- **Given passage**:
Segment Open

Defunct tennis tournament
- Tour: USNLTA Circuit
- Founded: 1891; 134 years ago
- Abolished: 1894; 131 years ago
- Location: Magnolia Springs, Orlando, Florida, United States
- Venue: Magnolia Springs Tennis Club
- Surface: Hard

= Magnolia Springs Open =

The Magnolia Springs Open was a men's and women's hard cement court tennis tournament founded in 1891. The tournament was organised by the Magnolia Springs Tennis Club and was played in Magnolia Springs, Orlando, Florida, United States and was held annually until 1894 as part of the USNLTA Circuit when it was discontinued.

Segment Closed

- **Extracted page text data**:
Segment Open

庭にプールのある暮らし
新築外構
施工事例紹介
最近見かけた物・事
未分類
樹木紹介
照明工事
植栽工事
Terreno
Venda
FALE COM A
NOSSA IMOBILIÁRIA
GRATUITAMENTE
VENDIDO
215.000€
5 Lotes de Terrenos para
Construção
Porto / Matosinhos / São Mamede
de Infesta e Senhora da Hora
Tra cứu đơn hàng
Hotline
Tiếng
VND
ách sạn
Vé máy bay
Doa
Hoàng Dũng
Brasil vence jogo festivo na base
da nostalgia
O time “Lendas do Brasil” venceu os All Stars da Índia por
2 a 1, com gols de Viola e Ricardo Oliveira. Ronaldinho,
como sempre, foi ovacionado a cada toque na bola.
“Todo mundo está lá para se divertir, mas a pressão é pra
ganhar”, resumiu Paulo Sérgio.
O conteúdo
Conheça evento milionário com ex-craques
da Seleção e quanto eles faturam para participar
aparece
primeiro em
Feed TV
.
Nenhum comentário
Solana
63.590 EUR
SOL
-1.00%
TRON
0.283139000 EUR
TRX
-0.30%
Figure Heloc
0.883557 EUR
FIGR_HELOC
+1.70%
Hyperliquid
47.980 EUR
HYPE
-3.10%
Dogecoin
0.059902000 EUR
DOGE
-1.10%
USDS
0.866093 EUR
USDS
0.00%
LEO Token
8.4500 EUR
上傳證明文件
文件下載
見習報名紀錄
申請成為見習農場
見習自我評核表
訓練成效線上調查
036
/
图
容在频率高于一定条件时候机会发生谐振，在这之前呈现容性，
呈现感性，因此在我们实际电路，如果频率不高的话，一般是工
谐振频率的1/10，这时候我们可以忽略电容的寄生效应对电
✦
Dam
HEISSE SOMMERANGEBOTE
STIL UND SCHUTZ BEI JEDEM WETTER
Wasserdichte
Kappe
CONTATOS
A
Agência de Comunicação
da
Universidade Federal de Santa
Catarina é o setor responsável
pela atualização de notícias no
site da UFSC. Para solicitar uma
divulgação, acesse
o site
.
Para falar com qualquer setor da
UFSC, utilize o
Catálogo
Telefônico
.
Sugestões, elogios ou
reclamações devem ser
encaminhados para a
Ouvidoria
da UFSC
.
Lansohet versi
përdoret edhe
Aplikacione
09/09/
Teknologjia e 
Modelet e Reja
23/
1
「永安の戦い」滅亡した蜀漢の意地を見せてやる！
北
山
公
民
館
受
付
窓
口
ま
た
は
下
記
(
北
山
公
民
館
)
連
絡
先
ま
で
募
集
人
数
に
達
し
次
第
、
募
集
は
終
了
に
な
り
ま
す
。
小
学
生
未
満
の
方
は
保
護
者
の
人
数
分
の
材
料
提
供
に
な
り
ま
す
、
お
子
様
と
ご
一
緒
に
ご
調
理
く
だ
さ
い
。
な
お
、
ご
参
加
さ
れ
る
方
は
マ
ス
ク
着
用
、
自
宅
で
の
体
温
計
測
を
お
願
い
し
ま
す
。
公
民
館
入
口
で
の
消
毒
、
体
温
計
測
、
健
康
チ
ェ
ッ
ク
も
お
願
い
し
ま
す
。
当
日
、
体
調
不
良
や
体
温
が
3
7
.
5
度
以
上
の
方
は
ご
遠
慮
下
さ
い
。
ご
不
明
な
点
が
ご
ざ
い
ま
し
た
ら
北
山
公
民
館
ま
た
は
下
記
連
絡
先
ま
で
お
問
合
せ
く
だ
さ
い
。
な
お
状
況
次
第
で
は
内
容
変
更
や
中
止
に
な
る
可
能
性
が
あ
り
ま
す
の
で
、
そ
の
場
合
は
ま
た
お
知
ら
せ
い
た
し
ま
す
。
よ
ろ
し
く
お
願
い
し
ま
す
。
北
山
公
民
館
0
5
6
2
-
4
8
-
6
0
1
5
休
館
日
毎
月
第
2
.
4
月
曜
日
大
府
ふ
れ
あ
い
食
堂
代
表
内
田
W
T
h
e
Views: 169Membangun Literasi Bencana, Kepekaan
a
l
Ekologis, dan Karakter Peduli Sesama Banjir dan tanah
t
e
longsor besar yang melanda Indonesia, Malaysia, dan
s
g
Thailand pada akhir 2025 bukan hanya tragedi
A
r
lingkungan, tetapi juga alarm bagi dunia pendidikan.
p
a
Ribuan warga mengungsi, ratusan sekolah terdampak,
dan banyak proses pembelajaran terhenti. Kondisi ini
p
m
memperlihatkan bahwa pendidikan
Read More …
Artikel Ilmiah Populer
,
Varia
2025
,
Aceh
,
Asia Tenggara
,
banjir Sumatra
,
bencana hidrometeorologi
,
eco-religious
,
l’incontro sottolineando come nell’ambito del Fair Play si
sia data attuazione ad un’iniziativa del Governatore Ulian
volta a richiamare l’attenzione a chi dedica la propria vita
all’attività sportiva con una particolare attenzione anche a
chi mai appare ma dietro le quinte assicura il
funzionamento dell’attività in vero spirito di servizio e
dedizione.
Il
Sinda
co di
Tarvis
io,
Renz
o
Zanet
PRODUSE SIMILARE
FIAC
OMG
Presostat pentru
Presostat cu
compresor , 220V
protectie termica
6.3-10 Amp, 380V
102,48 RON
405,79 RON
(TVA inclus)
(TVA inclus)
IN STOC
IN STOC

Segment Closed

- **Questions**:
(A) From the Magnolia Springs Open text, set down exactly the part that opens with the words containing "The Magnolia Springs Open" and closes with "it was discontinued.".
(B) According to the Magnolia Springs Open text, which club organized the tournament?

- **Solution list**:
(A)
The Magnolia Springs Open was a men's and women's hard cement court tennis tournament founded in 1891. The tournament was organised by the Magnolia Springs Tennis Club and was played in Magnolia Springs, Orlando, Florida, United States and was held annually until 1894 as part of the USNLTA Circuit when it was discontinued.

(B) The Magnolia Springs Tennis Club.